Yesterday was a nice day in the neighborhood, with spring warmth in the air, buds just about to burst on every tree, and patches of dark grass poking up here and there. There's a flower or two already blooming as well. So it was kind of a shame that I had to spend several hours trying to log into my Genographic 2.0 results (sponsored by National Geographic, folks). Yes, my genealogy research has yielded some fruit.
I wrote a bad review of the Genographic 2.0 product on Friday, and yesterday I got an email that my results were ready. I don't know that there's any cause and effect there, since I'd already been told to expect my results any day. I only wish I'd waited until yesterday to write the review so I could have added that after four months and an unprecedented problem at the lab that required starting over again with my DNA, I had to face a website that just couldn't seem to accommodate a log-in request.
The "Who Am I?" section of my results included the statement, "We are all more than the sum of our parts . . ." I submit that National Geographic, with all its resources, experts, and technology, has been, in this case, somehow less than the sum of its parts, having issues with not only quality control but also customer service and web technology.

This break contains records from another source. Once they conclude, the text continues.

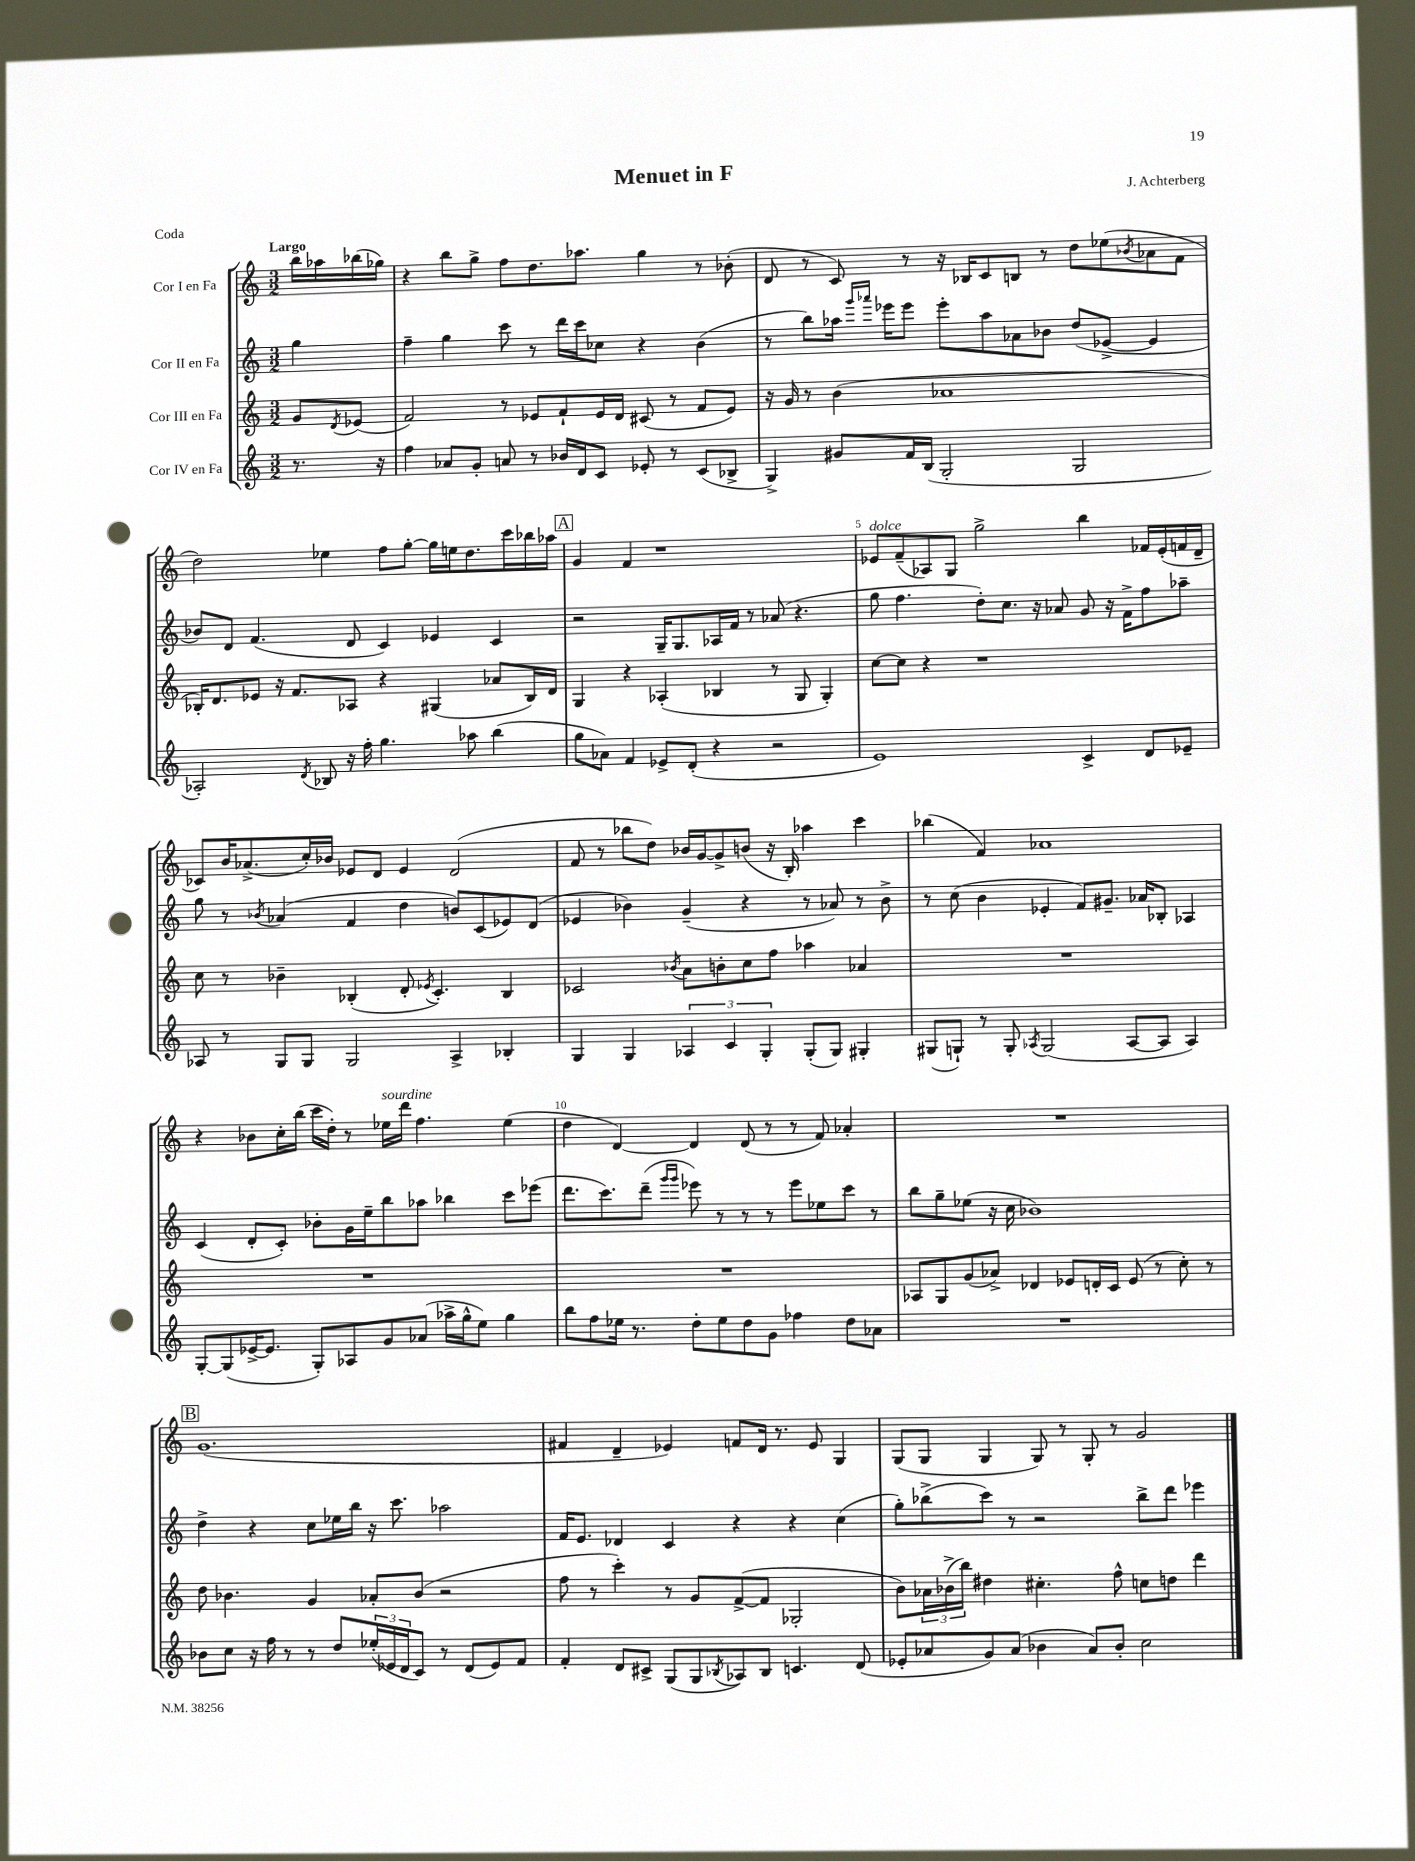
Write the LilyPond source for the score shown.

\header { title = "Menuet in F" composer = "J. Achterberg" piece = "Coda" }
<<
\new StaffGroup <<
\new Staff = "s0" \with { instrumentName = "Cor I en Fa" } {
    \clef treble \key c \major \numericTimeSignature \time 3/2 \partial 4 \tempo "Largo"
    b''16 aes''16 bes''16( ges''16) |
    r4 b''8 g''8-> f''8 d''8. aes''8. g''4 r8 bes'8-.( |
    d'8 r8 c'8) r8 r16 bes16 c'8 b8 r8 d''8 ees''8( \acciaccatura { bes'8 } aes'8 f'8 |
    d''2) ees''4 f''8 g''8~-. g''16 e''16 d''8. c'''16 bes''16 aes''16 |
    \mark \markup { \box "A" } g'4 f'4 r1 |
    ees'8^\markup { \italic "dolce" } f'8--( aes8) g8 g''2-> b''4 fes'16 ees'16-.( f'16 d'16-- |
    ces'8) b'16 aes'8.->( c''16-.) bes'16 ees'8 d'8 ees'4 d'2( |
    f'8 r8 bes''8 d''8) bes'16 g'16~ g'8-> b'8( r16 b16-.) aes''4 c'''4 |
    bes''4( f'4) aes'1 |
    r4 bes'8 c''16-. b''16( c'''16 d''16-.) r8 ees''16^\markup { \italic "sourdine" } d'''16 f''4. ees''4( |
    d''4 d'4~) d'4 d'8( r8 r8 f'8) aes'4-. |
    R1. |
    \mark \markup { \box "B" } g'1.( |
    fis'4 d'4-- ees'4) f'8 d'16 r8. ees'8 g4 |
    g8( g8 g4 g8) r8 g8-. r8 g'2 \bar "|." |
}
\new Staff = "s1" \with { instrumentName = "Cor II en Fa" } {
    \clef treble \key c \major \numericTimeSignature \time 3/2 \partial 4
    g''4 |
    f''4-- g''4 c'''8 r8 d'''16 c'''16 ces''8 r4 b'4( |
    r8 b''8) aes''16 \grace { g'''16 aes'''16 } ees'''16 ees'''8 ees'''8-. aes''8 aes'8 bes'8 d''8( ees'8~-> ees'4 |
    bes'8) d'8 f'4.( d'8 c'4) ees'4 c'4 |
    \mark \markup { \box "A" } r2 g16-- g8. aes16 f'16 r8 aes'8( r4. |
    g''8 f''4. d''8-.) c''8. r16 aes'8 g'8 r16 f'16-> f''8 aes''8-- |
    g''8 r8 \acciaccatura { bes'8 } aes'4( f'4 d''4 b'8) c'8( ees'8) d'8( |
    ees'4 bes'4) g'4--( r4 r8 aes'8) r8 bes'8-> |
    r8 c''8( b'4 ees'4-. f'8) gis'8.-- aes'16 bes8-. aes4 |
    c'4( d'8-. c'8-.) bes'8-. g'16 e''16-- b''8 aes''8 bes''4 c'''8 ees'''8( |
    d'''8. c'''8.) d'''8--( \grace { g'''16 g'''16 } ees'''8) r8 r8 r8 ees'''8 ees''8 c'''8 r8 |
    b''8 g''8-- ees''8( r16 c''16 bes'1) |
    \mark \markup { \box "B" } d''4-> r4 c''8 ees''16 b''16 r16 c'''8. aes''2 |
    f'16 e'8. des'4 c'4 r4 r4 c''4( |
    g''8-.) bes''8->( c'''8) r8 r2 bes''8-> d'''8 ees'''4 \bar "|." |
}
\new Staff = "s2" \with { instrumentName = "Cor III en Fa" } {
    \clef treble \key c \major \numericTimeSignature \time 3/2 \partial 4
    g'8 \acciaccatura { d'8 } ees'8( |
    f'2) r8 ees'8 f'8-! ees'16 d'16 cis'8( r8 f'8 ees'8) |
    r16 g'16 r8 b'4( aes'1 |
    bes16-.) d'8. ees'8 r16 f'8. aes8 r4 gis4( aes'8 bes16) d'16 |
    \mark \markup { \box "A" } g4 r4 aes4-.( bes4 r8 g8 g4-.) |
    c''8~ c''8 r4 r1 |
    c''8 r8 bes'4-- bes4-.( d'8-. \acciaccatura { ees'8 } c'4.-.) bes4 |
    ces'2 \acciaccatura { bes'8 } a'8 b'8-. c''8 f''8 aes''4 aes'4 |
    R1. |
    R1. |
    R1. |
    aes8 g8 g'8( aes'8->) des'4 ees'8 d'16-. c'16 ees'8( r8 c''8-.) r8 |
    \mark \markup { \box "B" } d''8 bes'4. g'4 aes'8-. bes'8( r2 |
    f''8 r8 c'''4-.) r8 g'8 f'8~->( f'8 ges2-. |
    b'8) \tuplet 3/2 { aes'16 bes'16->( b''16) } dis''4 cis''4.-. f''8-^ c''8 d''8 d'''4 \bar "|." |
}
\new Staff = "s3" \with { instrumentName = "Cor IV en Fa" } {
    \clef treble \key c \major \numericTimeSignature \time 3/2 \partial 4
    r8. r16 |
    f''4 aes'8 g'8-. a'8 r8 bes'16 d'16 c'8 ees'8-. r8 c'8( bes8-> |
    g4->) gis'8 f'16 b16( g2-. g2 |
    aes2-.) \acciaccatura { d'8 } bes8 r16 f''16-. g''4. aes''8 b''4( |
    \mark \markup { \box "A" } g''8 aes'8) f'4 ees'8-> d'8-.( r4 r2 |
    e'1) c'4-> d'8 ees'8-- |
    aes8 r8 g8 g8 g2 aes4-> bes4-. |
    g4 g4 \tuplet 3/2 { aes4 c'4 g4-. } g8-.( g8) gis4-. |
    gis8( g8-!) r8 g8-. \acciaccatura { aes8 } g2( aes8~ aes8 aes4) |
    g8~-. g8( ees'16~-> ees'8. g8-.) aes8 g'8 aes'8( aes''16-> g''16-^ e''8) g''4 |
    b''8 f''8 ees''16 r8. d''8-. ees''8 d''8 g'8 fes''4 d''8 aes'8 |
    R1. |
    \mark \markup { \box "B" } bes'8 c''8 r16 f''16 r8 r8 d''8 \tuplet 3/2 { ees''16-.( ees'16 d'16 } c'8) r8 d'8( ees'8) f'8 |
    f'4-. d'8 cis'8-> g8( g8 \acciaccatura { bes8 } aes8) bes8 c'4. d'8( |
    ees'8-. aes'8 g'8) aes'8( bes'4 aes'8) bes'8-. c''2 \bar "|." |
}
>>
>>
\layout { \context { \Score \override BarNumber.break-visibility = ##(#f #t #t) barNumberVisibility = #(every-nth-bar-number-visible 5) } }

I don't care if I turn out to be descended from Zeus: it's hard to feel that it's been worth the trouble, and I don't know if I'll ever change my mind about that. I'm reminded of those psychology experiments I studied as an undergraduate, in which the subjects think the study is about one thing, while unbeknownst to them, the researchers are really after something else. You just think you're here as part of a social interaction experiment. What we're really studying is how much aggravation you'll take before getting up and walking out.
I would have preferred never feeling that I had to do this research to begin with, but when you have questions, it's best to look for answers.
Fortunately, I had the sense not to fight with the Genographic website all day long. I went for a walk and then treated myself to dinner out. When I got home, I struggled with the site for a few hours before getting in and putting the information together bit by bit, in between bouts of getting locked out. So far, there's nothing surprising. I'm in haplogroup H1m1 (same as my cousin), and my profile reads 43 percent Northern European, 36 percent Mediterranean, and 19 percent Southwest Asian. This closely matches the overall population profiles for Britain and Germany. There was no mention of Ireland in this, but they may be lumping Ireland in with Britain.
There's a lot to read on the website about the science of DNA, and I spent last night and today letting it sink in. I haven't studied genetics since high school biology, but it really is fascinating. One of the interesting facts I uncovered is that our family has Neanderthal ancestors (1.4 percent in my DNA), a not uncommon result. I have a slightly lower amount (1 percent) of Denisovan DNA. I don't know much yet about the latter, and apparently that aspect of the science is a bit tentative.
Of course, I know about the double-helix structure of DNA, the twin spirals. Some researchers take issue with attempts to relate the spiral to a labyrinth, but the forms are alike in their inexorable circular movement toward a center. Unlocking the history of my DNA has been a little like moving through a labyrinth. Ultimately, though, it's probably like that for everyone, because the branches and paths of family lines are often surprising. You don't always know what's around the bend with ancestry research.
Now that I have my DNA results, I'm looking forward to tracing more recent connections on the family tree. There are several avenues for doing this, so I'll probably end up trying more than one path. OK, now things are starting to look a bit more like a maze. Fortunately, I have a little experience with those, too.